**Problem details:**
Your output should be the lines below from the one with "TABLE 2 Mean" through the one with "Figure 12. Time", copied exactly, pictures excluded.

**Material provided:**
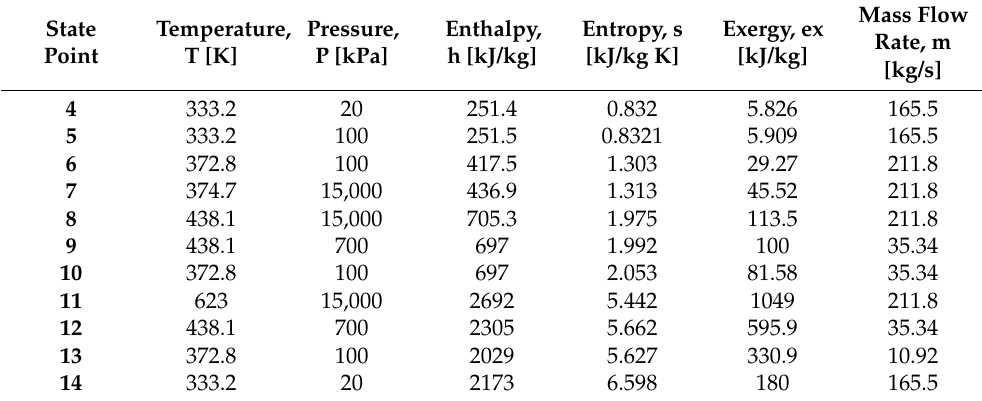
Table 2. State point values of Temperature, Pressure, Enthalpy, Entropy, Exergy and Mass flow rate of Regenerative Rankine Cycle.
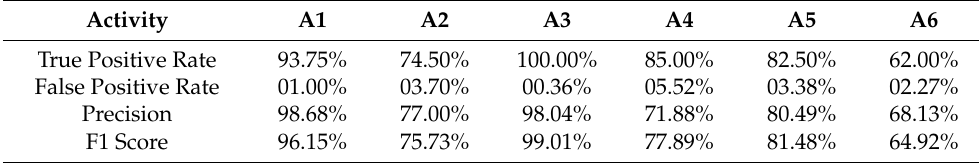
Table 15. The results of our proposed approach obtained for the fifth evaluation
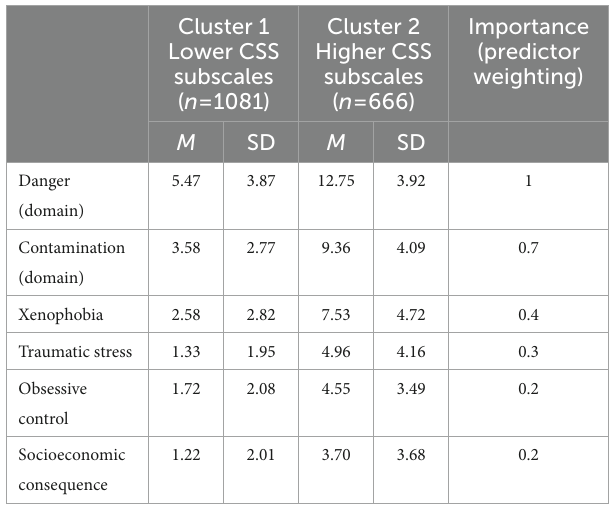
TABLE 2 Mean values and standard deviations of the subscales of the CSS, divided by cluster classification, sorted by predictor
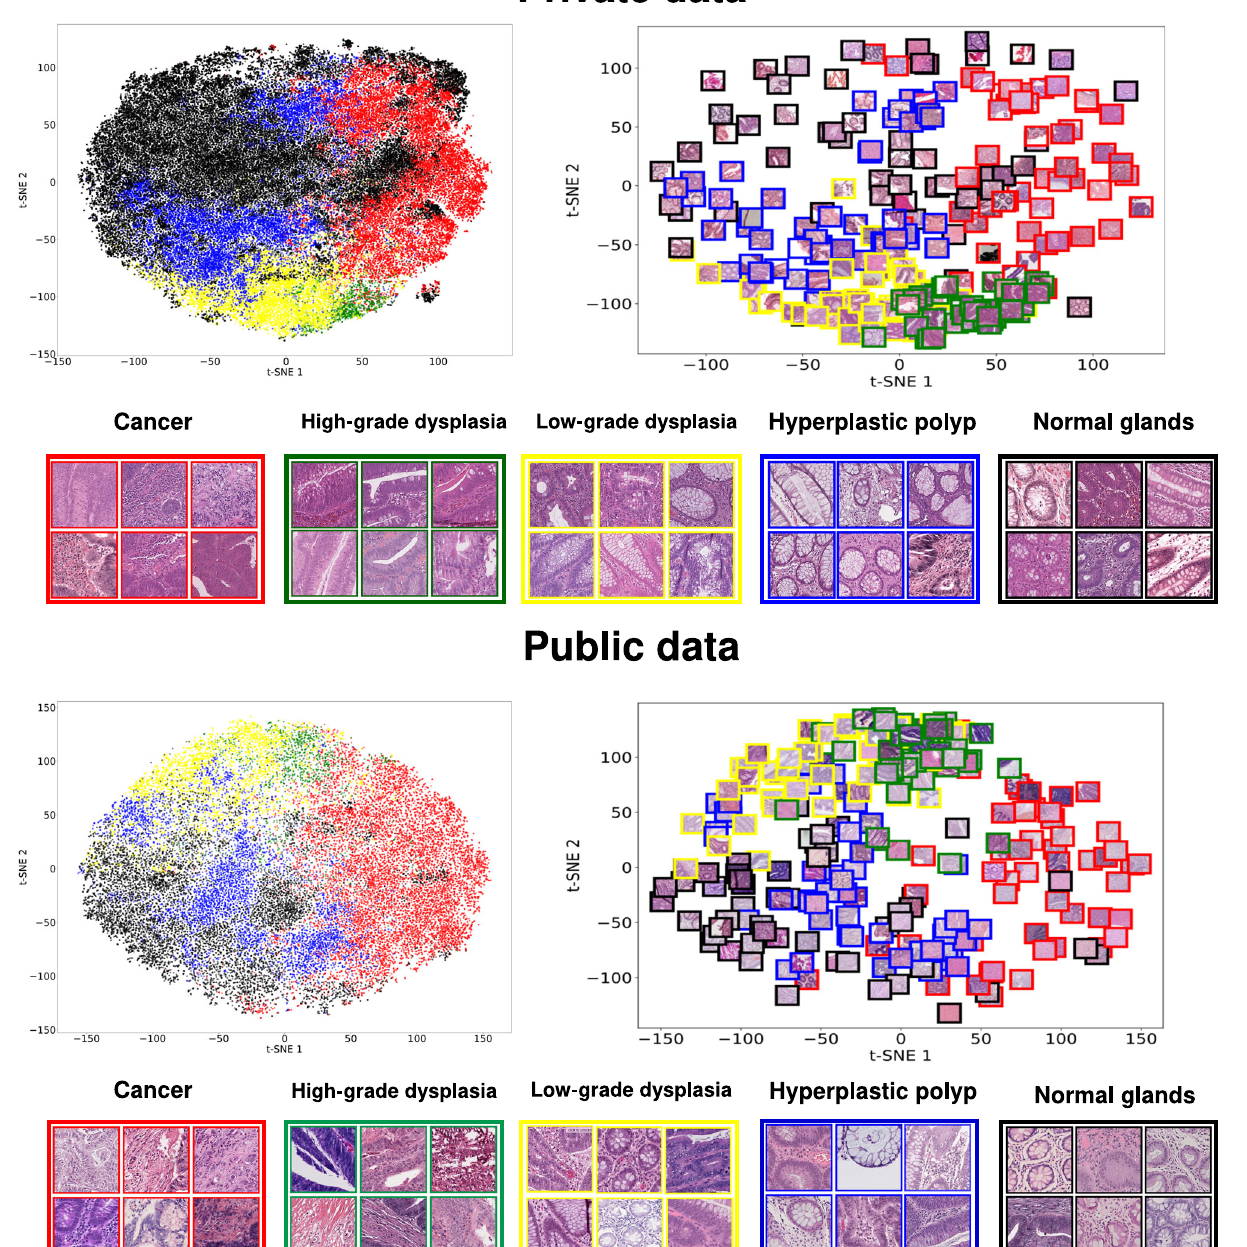
Fig. 3 Qualitative model evaluation. The graphs include the feature embedding produced by the CNN, projected in two dimensions with t- SNE, for data coming from the private test partition (Private data, above) and the publicly available datasets (Public Data). The embeddings are represented as dots on the left side of the Figure, to show the class distribution, and as randomly selected patches on the right side of the Figure. The classes are: cancer (red), high-grade dysplasia (green), low-grade dysplasia (yellow), hyperplastic polyp (blue) and normal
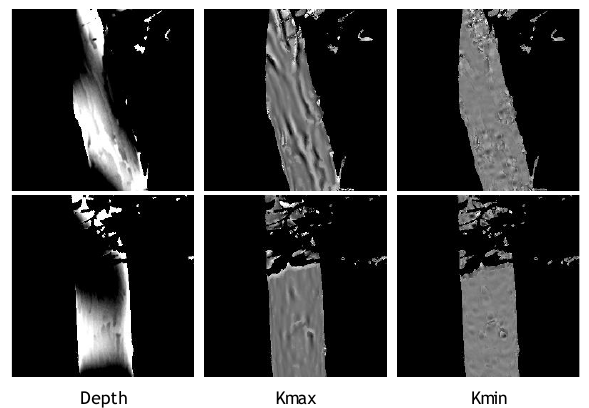
Figure 6. Stable creation of curvature images (top: cedar, bottom:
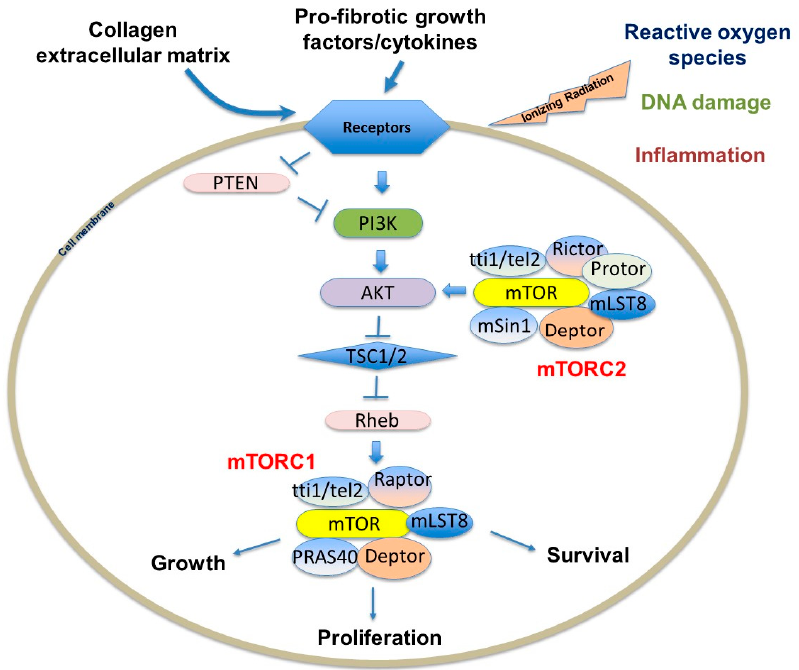
Figure 3. mTORC1 and mTORC2 complexes and environmental signals to regulate the PI3K/AKT/mTOR pathway to influence growth, proliferation and survival. T indicates the inhibition of the target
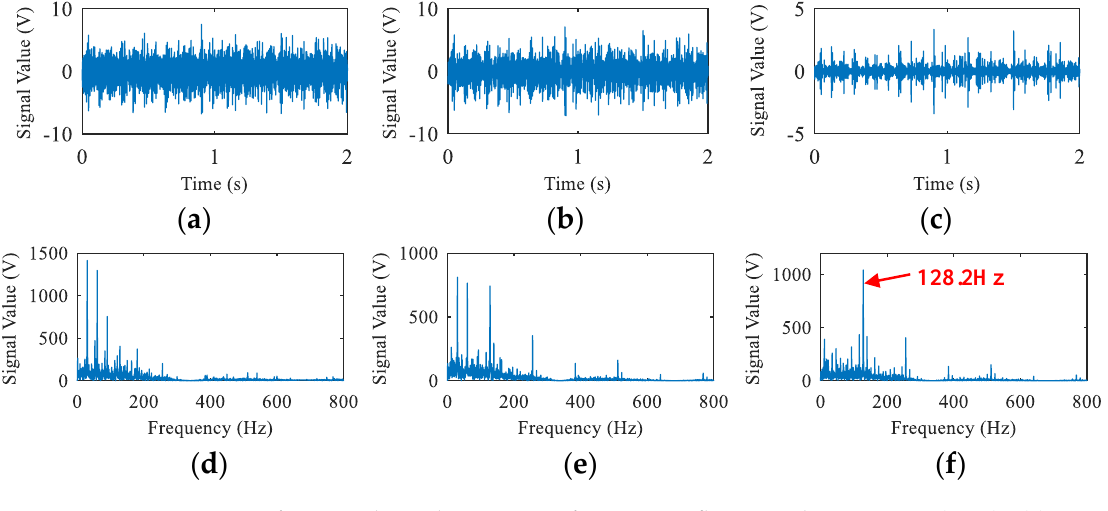
Figure 12. Time waveforms and envelop spectra of outer race flaw signal at 1800rpm (CH3). ( a ) Waveform of the raw data. ( b ) Waveform of the signal after high-pass filter with cutoff-frequency 1KHz. ( c ) Waveform of the signal after high-pass filter with the optimized cutoff frequency. ( d ) Envelop spectrum of the raw data. ( e ) Envelop spectrum of the signal after high-pass filter with cutoff-frequency 1KHz. ( f ) Envelop spectrum of the signal after high-pass filter with the optimized cutoff frequency.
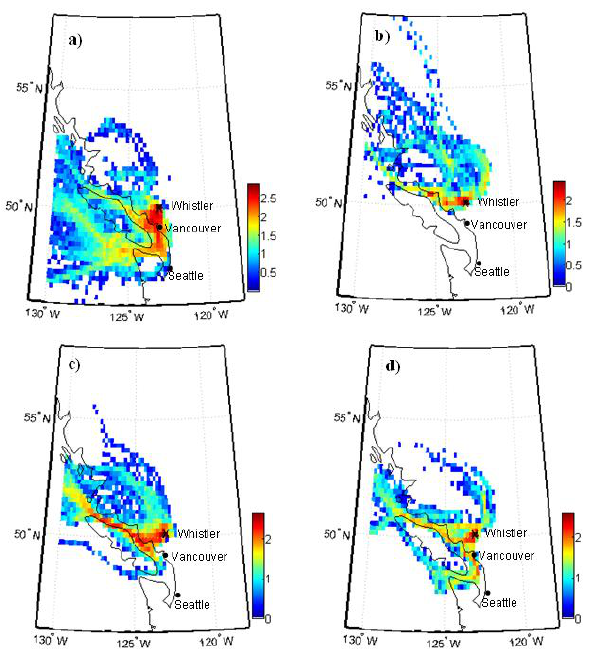
Fig. 1. HYSPLIT back trajectory (72 h) analysis for trajectories ini- Fig. 1 . HYSPLIT back trajectory (72 hours) analysis for trajectories initiated at Whistler, with 993 tiated at Whistler, with meteorological data sets from the Eta Data meteorological data sets from the Eta Data Assimilation System (EDAS) for (a) period 1, (b) 994 Assimilation System (EDAS) for (a) period 1, (b) period 2, (c) pe- period 2, (c) period 3, and (d) period 4. The color scale indicates log 10 of the number of 995 riod 3, and (d) period 4. The color scale indicates log 10 of the num- trajectories that have passed through a certain grid cell. The grid cells are 0.2 degrees wide in 996 ber of trajectories that have passed through a certain grid cell. The both latitudinal and longitudinal direction. For every day 24 back trajectories have been 997 calculated with an interval of one hour between each trajectory. 998 grid cells are 0.2 degrees wide in both latitudinal and longitudinal 999 direction. For every day, 24 back trajectories have been calculated with an interval of one hour between each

**Result:**
TABLE 2 Mean values and standard deviations of the subscales of the CSS, divided by cluster classification, sorted by predictor
Fig. 3 Qualitative model evaluation. The graphs include the feature embedding produced by the CNN, projected in two dimensions with t- SNE, for data coming from the private test partition (Private data, above) and the publicly available datasets (Public Data). The embeddings are represented as dots on the left side of the Figure, to show the class distribution, and as randomly selected patches on the right side of the Figure. The classes are: cancer (red), high-grade dysplasia (green), low-grade dysplasia (yellow), hyperplastic polyp (blue) and normal
Figure 6. Stable creation of curvature images (top: cedar, bottom:
Figure 3. mTORC1 and mTORC2 complexes and environmental signals to regulate the PI3K/AKT/mTOR pathway to influence growth, proliferation and survival. T indicates the inhibition of the target
Figure 12. Time waveforms and envelop spectra of outer race flaw signal at 1800rpm (CH3). ( a ) Waveform of the raw data. ( b ) Waveform of the signal after high-pass filter with cutoff-frequency 1KHz. ( c ) Waveform of the signal after high-pass filter with the optimized cutoff frequency. ( d ) Envelop spectrum of the raw data. ( e ) Envelop spectrum of the signal after high-pass filter with cutoff-frequency 1KHz. ( f ) Envelop spectrum of the signal after high-pass filter with the optimized cutoff frequency.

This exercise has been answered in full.